Sassicaia continued to use the table wine designation until 1994 when the existing Bolgheri DOC (est. 1983) was modified to include the prestigious wine in a sub-zone. This was formalized in 2013 by establishing Bolgheri Sassicaia DOC. It is the only case in Italy of an appellation being granted to a single estate.
 
Today a Super Tuscan wine comes in many styles ranging from 100% Sangiovese, to blends of Sangiovese with international varieties, to Italian versions of the classic Bordeaux blend using on international varieties (primarily Cabernet Sauvignon, Cabernet Franc, and Merlot). Syrah is also used. On the label, a Super Tuscan will generally say “Toscana IGT” or “Bolgheri DOC.” Many Super Tuscans, including Tignonello and Sassicaia, are named (branded). Instead of the grape or region, the name is displayed prominently on the label.
 
Recently, three trends are working against Super Tuscans in today’s global market:
  1. After more than two decades of booming success, the market cooled as new entrants diluted quality and ratio of supply to demand.
  2. Second, the cost of the original Super Tuscans escalated to a price-point out of reach for many wine enthusiasts.
  3. And finally, the wine industry’s “back to the future” movement, which prizes native and traditional grapes, is very strong.

Want to learn more about Tuscany and Super Tuscans? Check out our Italy Wine Tours page.

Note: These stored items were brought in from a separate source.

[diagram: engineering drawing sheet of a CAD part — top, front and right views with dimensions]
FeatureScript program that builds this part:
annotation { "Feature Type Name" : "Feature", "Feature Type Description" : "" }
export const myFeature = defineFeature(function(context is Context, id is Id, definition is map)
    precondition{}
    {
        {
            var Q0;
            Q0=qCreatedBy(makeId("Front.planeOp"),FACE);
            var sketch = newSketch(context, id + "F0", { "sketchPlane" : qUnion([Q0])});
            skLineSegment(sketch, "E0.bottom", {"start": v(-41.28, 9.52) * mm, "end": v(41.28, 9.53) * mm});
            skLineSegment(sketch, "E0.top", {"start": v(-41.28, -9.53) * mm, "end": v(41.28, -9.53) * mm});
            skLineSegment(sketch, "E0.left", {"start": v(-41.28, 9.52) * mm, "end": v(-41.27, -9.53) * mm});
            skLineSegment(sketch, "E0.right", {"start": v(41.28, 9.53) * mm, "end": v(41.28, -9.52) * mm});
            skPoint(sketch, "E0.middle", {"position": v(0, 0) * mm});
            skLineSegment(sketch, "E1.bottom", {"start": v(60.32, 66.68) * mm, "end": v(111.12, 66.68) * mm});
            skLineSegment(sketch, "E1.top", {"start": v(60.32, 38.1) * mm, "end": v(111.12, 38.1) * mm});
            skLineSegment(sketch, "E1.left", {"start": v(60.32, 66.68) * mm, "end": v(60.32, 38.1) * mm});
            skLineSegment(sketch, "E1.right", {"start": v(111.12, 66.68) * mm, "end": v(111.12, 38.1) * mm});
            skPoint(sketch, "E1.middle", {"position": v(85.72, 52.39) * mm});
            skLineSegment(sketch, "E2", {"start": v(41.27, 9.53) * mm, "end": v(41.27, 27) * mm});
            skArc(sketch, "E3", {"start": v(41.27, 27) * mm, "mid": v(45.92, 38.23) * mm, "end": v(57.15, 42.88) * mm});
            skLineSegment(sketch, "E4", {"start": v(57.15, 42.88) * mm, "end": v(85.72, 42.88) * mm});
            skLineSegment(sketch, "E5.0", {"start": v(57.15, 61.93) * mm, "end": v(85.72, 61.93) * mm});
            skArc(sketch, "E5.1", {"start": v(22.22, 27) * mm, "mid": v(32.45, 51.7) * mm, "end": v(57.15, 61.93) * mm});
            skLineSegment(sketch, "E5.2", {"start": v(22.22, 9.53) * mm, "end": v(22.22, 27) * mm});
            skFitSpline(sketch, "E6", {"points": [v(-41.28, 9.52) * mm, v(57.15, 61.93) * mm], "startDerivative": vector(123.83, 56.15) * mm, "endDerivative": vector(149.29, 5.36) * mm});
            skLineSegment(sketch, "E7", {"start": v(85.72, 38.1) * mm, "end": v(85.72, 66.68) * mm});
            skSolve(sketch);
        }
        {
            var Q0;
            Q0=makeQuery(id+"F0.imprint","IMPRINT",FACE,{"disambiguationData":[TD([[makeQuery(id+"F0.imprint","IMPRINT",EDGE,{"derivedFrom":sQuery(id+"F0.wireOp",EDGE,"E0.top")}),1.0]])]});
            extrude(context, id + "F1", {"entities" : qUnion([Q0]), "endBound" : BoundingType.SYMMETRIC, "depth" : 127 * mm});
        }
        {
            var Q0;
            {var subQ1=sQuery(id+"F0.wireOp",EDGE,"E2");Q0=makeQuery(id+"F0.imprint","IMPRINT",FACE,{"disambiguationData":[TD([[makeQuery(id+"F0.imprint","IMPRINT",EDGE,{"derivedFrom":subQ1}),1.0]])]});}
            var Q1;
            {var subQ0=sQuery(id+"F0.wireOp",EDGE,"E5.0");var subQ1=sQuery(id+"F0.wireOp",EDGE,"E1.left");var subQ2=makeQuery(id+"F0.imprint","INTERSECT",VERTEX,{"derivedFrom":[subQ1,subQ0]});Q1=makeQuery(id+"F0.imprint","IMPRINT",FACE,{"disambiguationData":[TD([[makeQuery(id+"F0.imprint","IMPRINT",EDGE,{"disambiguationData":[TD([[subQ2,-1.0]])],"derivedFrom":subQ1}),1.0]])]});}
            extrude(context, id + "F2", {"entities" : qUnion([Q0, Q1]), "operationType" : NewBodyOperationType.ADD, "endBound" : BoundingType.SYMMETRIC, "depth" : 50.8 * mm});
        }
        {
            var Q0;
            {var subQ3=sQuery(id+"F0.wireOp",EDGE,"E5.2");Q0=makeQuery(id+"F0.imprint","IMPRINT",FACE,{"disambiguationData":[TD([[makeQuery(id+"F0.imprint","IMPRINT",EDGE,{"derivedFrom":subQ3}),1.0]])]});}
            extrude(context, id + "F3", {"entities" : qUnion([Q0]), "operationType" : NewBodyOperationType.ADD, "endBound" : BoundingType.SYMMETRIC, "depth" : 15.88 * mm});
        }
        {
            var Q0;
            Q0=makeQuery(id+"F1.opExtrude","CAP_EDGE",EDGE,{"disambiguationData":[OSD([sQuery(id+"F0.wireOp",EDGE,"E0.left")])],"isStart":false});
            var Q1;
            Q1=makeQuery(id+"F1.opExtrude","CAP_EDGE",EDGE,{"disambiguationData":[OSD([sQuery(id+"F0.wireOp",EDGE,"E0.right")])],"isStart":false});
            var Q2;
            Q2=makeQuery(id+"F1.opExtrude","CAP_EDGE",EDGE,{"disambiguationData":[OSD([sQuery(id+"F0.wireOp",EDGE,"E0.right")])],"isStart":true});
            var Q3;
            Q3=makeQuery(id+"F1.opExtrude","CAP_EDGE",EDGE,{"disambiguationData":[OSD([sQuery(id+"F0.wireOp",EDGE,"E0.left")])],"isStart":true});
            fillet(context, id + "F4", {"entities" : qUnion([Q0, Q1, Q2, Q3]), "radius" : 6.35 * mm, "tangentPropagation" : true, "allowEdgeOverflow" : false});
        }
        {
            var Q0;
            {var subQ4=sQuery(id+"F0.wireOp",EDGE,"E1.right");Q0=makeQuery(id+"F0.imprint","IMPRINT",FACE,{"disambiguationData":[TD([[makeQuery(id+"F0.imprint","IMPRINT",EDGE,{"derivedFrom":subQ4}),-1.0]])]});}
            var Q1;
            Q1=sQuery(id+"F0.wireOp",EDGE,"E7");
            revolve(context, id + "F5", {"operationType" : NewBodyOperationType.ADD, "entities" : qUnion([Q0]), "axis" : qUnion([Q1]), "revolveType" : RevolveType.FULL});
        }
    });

Profile of Tenuta dell’Ornellaia

In 1981, Ornellaia (an estate featured on our Treasures of Tuscany and Piedmont tour) was founded by Marchese Lodovico Antinori. The first vintage (1985) was released in 1988. In 1999, the Antinoris partnered with legendary American winemaker Robert Mondavi. In rapid succession, Mondavi took full control of the winery in 2002 and transferred 50% to Marchesi de’ Frescobaldi. In 2005, when the Mondavi enterprise was sold to Constellation Brands, the Frescobaldi family took 100% control of Ornellaia. Winemaker Axel Heinz has worked with the Frescobaldis since 2005. With 700 plus years of history in the Tuscan wine industry, the Frescobaldi family also owns six other estates:
  • Nipozzano
  • CastelGiocondo
  • Pomino
  • Ammiraglia
  • Castiglioni
  • Remole
Along with several other winery properties.
 
The property’s flagship wine is simply called “Ornellaia.” It is a red cuvée of Cabernet Sauvignon, Merlot, Cabernet Franc, and Petit Verdot. Other wines in the Ornellaia portfolio include:
  • Le Volte, which includes Sangiovese in the blend
  • a “second wine,” called Le Serre Nuove
  • a red blend, available only at the estate, called Variazione in Rosso
  • Poggio alle Gazze, made from Sauvignon Blanc
  • Ornus, which is a late harvest Petit Manseng
  • a Grappa Riserva
  • and the newest offering, Ornellaia Bianco

As you can see, Super Tuscans are varied with a style all their own, and definitely worth the time to explore!